Stored items:
━━━━━━━━━━━━━━━━━━━━

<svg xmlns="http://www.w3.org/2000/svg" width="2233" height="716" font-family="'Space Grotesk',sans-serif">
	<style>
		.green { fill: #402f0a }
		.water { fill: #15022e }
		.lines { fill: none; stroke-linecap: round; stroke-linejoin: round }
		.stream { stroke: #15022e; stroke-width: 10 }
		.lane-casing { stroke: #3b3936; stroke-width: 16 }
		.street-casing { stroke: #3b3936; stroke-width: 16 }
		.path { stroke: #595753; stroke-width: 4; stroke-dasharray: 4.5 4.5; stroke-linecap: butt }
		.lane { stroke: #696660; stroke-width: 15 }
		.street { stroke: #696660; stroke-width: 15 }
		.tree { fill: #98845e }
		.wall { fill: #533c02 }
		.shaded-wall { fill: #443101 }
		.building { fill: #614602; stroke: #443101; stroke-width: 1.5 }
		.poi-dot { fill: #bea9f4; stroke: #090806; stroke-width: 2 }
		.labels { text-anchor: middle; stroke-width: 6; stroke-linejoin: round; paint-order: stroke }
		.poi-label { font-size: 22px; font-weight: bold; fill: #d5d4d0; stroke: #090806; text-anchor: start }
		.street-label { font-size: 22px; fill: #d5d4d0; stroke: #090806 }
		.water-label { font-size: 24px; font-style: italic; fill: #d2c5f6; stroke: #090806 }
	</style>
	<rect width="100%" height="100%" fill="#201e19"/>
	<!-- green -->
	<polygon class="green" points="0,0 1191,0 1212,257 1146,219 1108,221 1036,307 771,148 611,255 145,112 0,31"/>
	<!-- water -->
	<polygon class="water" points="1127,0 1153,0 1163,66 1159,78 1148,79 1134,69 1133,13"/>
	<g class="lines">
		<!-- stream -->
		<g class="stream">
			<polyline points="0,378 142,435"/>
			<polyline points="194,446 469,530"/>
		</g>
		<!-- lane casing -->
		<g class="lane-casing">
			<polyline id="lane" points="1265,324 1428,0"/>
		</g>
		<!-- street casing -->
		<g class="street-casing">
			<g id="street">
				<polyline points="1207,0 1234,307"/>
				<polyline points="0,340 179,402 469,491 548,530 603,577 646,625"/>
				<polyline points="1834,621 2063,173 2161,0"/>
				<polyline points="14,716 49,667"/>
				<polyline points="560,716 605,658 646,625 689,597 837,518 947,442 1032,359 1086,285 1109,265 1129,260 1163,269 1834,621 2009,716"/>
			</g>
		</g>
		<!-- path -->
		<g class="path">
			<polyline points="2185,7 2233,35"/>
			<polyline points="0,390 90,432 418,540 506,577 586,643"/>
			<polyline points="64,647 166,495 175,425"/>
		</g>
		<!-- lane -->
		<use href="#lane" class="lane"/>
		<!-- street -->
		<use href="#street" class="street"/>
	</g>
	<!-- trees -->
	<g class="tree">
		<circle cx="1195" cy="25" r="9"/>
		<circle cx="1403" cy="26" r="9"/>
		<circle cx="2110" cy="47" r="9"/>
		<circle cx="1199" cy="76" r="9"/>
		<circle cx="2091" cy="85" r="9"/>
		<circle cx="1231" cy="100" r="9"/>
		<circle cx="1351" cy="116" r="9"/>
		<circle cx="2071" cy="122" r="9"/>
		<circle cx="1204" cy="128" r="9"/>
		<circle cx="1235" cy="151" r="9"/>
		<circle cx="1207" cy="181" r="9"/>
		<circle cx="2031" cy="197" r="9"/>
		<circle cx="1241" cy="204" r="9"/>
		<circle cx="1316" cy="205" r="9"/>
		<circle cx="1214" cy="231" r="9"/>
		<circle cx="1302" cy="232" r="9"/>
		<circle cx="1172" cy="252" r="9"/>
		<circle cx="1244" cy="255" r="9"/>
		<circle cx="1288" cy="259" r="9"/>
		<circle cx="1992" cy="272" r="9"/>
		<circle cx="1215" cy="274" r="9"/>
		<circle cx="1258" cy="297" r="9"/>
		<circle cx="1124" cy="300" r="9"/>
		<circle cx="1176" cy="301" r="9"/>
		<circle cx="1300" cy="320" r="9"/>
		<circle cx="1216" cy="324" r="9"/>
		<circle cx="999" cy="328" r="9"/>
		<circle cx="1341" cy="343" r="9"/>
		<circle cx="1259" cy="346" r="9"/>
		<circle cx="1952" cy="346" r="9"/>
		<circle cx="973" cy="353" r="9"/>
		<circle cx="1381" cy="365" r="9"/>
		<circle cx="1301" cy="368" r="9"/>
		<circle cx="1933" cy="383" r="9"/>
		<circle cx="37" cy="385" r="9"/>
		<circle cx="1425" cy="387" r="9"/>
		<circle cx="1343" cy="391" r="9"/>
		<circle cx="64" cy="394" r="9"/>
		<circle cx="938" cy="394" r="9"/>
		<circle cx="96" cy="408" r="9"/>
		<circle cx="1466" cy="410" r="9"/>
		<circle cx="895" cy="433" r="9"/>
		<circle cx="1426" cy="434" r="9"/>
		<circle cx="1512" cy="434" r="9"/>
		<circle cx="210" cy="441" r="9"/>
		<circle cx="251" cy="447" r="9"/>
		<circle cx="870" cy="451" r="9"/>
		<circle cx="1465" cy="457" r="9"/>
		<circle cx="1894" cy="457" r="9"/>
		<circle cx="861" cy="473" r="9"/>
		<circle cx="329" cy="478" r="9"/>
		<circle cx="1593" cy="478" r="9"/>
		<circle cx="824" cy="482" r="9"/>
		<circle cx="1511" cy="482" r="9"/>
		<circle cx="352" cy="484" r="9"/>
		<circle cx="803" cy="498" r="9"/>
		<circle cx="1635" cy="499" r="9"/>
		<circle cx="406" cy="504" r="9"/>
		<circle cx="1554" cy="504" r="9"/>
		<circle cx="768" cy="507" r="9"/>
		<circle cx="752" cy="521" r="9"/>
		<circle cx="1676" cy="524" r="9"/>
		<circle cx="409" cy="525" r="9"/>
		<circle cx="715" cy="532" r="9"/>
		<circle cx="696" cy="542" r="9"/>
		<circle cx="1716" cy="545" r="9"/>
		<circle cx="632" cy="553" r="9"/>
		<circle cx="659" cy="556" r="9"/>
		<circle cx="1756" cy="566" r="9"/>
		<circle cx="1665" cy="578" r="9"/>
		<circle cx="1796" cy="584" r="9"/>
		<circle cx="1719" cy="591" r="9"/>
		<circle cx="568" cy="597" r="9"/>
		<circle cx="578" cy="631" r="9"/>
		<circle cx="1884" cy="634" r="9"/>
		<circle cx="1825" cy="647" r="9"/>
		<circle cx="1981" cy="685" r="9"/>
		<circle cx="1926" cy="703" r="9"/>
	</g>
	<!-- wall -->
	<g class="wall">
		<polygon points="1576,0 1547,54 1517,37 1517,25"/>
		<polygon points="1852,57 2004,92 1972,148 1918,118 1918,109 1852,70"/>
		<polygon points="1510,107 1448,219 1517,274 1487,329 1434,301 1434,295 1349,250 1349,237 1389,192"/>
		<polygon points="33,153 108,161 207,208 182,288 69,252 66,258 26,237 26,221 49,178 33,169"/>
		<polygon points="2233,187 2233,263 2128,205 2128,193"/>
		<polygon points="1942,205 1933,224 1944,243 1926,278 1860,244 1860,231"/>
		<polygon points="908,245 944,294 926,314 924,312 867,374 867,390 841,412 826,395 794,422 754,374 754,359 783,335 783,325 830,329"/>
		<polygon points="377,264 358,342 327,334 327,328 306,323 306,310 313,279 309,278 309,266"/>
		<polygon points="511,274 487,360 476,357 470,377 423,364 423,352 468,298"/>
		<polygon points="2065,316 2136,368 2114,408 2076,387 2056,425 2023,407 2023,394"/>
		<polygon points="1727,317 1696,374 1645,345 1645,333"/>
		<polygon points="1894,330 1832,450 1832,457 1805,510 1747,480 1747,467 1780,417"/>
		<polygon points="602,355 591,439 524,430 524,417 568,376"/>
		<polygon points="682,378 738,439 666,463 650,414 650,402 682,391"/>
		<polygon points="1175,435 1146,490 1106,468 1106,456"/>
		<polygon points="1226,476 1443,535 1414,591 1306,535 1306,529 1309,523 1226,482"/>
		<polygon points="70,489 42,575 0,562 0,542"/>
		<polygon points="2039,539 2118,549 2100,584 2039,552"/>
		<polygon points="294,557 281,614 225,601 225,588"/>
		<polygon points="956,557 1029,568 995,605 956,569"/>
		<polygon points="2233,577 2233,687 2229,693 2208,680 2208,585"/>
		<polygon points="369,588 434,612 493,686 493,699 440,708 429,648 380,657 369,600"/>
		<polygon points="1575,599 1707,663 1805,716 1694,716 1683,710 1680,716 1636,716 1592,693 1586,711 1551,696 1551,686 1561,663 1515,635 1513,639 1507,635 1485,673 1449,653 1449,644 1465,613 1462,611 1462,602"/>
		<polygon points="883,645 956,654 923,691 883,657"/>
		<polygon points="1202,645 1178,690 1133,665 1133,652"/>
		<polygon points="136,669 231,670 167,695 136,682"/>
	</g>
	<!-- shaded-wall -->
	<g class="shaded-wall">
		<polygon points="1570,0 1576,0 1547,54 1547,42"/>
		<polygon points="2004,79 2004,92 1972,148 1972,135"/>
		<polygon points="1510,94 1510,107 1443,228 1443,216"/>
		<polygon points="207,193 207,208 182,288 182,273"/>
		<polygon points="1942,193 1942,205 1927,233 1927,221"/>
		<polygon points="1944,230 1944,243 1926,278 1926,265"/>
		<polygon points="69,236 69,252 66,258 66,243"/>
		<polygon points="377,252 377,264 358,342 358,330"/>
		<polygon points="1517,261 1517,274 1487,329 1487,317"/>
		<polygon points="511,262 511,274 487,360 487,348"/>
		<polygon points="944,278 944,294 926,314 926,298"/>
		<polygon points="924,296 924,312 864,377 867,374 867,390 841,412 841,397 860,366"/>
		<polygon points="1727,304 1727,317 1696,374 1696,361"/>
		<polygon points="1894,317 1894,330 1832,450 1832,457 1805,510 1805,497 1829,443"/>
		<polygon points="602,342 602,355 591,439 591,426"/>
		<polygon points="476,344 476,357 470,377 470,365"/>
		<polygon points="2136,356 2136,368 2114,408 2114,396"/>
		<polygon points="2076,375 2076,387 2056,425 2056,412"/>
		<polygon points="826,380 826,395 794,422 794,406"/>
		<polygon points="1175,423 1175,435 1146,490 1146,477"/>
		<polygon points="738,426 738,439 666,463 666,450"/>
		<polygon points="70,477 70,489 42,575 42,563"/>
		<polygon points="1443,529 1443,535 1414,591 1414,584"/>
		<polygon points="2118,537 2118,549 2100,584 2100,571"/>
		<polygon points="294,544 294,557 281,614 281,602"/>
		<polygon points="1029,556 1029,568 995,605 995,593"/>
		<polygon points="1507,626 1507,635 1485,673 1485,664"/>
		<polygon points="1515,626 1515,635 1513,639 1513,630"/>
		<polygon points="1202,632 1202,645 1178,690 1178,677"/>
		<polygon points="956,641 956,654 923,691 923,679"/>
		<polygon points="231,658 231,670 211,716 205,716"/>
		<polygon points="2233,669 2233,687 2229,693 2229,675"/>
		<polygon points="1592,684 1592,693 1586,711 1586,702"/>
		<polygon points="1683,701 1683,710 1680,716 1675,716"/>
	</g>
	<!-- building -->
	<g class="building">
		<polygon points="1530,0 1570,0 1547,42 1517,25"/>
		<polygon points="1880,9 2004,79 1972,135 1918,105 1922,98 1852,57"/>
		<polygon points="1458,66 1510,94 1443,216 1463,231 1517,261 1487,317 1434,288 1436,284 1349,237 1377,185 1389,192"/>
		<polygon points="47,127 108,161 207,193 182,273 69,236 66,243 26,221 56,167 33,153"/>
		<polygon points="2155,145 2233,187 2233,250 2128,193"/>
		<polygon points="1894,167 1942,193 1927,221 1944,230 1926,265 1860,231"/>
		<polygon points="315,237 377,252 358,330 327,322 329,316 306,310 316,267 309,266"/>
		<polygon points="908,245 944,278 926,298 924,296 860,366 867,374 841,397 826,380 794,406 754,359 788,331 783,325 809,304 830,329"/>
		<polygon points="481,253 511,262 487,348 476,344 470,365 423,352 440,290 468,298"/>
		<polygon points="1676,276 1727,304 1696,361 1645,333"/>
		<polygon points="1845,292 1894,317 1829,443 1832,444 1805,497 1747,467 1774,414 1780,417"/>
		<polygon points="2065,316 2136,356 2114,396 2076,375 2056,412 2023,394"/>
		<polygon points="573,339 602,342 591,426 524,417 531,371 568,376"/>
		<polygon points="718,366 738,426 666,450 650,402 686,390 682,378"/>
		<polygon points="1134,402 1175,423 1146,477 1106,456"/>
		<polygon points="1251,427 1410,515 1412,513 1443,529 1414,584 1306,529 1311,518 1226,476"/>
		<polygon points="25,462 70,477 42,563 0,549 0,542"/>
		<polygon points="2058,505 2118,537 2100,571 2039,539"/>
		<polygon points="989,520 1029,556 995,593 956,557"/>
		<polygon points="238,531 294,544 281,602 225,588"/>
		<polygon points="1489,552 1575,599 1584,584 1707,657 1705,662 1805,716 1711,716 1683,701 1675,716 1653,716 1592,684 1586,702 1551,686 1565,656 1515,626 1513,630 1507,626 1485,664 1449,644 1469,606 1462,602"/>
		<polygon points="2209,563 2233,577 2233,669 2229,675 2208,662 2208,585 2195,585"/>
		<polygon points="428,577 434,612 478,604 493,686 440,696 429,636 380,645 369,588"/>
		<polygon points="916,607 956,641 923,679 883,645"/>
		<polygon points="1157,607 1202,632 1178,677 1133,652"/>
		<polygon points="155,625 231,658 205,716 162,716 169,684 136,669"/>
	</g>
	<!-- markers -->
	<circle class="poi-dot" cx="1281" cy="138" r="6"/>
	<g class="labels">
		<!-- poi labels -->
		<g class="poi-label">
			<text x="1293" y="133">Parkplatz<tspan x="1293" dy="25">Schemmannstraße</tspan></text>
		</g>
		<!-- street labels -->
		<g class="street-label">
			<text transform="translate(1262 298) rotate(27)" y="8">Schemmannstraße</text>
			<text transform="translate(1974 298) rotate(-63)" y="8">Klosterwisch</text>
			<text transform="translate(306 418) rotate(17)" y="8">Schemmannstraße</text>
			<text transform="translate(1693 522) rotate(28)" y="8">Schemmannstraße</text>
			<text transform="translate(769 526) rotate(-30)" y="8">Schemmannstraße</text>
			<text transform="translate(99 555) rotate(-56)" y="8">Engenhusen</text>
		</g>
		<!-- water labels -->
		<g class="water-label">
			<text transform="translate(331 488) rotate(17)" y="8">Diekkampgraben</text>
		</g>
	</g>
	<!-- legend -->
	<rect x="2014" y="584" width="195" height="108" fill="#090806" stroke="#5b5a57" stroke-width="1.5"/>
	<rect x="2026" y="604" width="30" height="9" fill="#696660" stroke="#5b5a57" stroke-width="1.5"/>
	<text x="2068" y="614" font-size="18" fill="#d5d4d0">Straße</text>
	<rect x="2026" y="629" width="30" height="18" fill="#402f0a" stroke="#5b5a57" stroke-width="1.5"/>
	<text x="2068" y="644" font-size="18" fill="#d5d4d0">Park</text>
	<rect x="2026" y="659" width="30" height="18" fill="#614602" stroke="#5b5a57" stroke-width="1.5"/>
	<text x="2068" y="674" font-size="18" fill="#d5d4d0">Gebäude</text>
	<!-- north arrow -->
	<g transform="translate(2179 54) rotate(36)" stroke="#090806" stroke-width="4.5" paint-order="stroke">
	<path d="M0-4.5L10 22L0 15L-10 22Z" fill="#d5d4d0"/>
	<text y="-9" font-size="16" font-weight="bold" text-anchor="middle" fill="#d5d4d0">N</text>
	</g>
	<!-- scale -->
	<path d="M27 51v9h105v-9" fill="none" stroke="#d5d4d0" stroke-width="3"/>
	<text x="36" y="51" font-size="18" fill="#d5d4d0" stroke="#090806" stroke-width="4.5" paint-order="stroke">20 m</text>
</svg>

━━━━━━━━━━━━━━━━━━━━

EXERCISE DESCRIPTION
Exact duplication is required for the lines above, from the line that contains "none; stroke-linecap: round;" to the line that contains "middle; stroke-width: 6;", inclusive; omit all others.

SOLUTION TO THIS TASK
		.lines { fill: none; stroke-linecap: round; stroke-linejoin: round }
		.stream { stroke: #15022e; stroke-width: 10 }
		.lane-casing { stroke: #3b3936; stroke-width: 16 }
		.street-casing { stroke: #3b3936; stroke-width: 16 }
		.path { stroke: #595753; stroke-width: 4; stroke-dasharray: 4.5 4.5; stroke-linecap: butt }
		.lane { stroke: #696660; stroke-width: 15 }
		.street { stroke: #696660; stroke-width: 15 }
		.tree { fill: #98845e }
		.wall { fill: #533c02 }
		.shaded-wall { fill: #443101 }
		.building { fill: #614602; stroke: #443101; stroke-width: 1.5 }
		.poi-dot { fill: #bea9f4; stroke: #090806; stroke-width: 2 }
		.labels { text-anchor: middle; stroke-width: 6; stroke-linejoin: round; paint-order: stroke }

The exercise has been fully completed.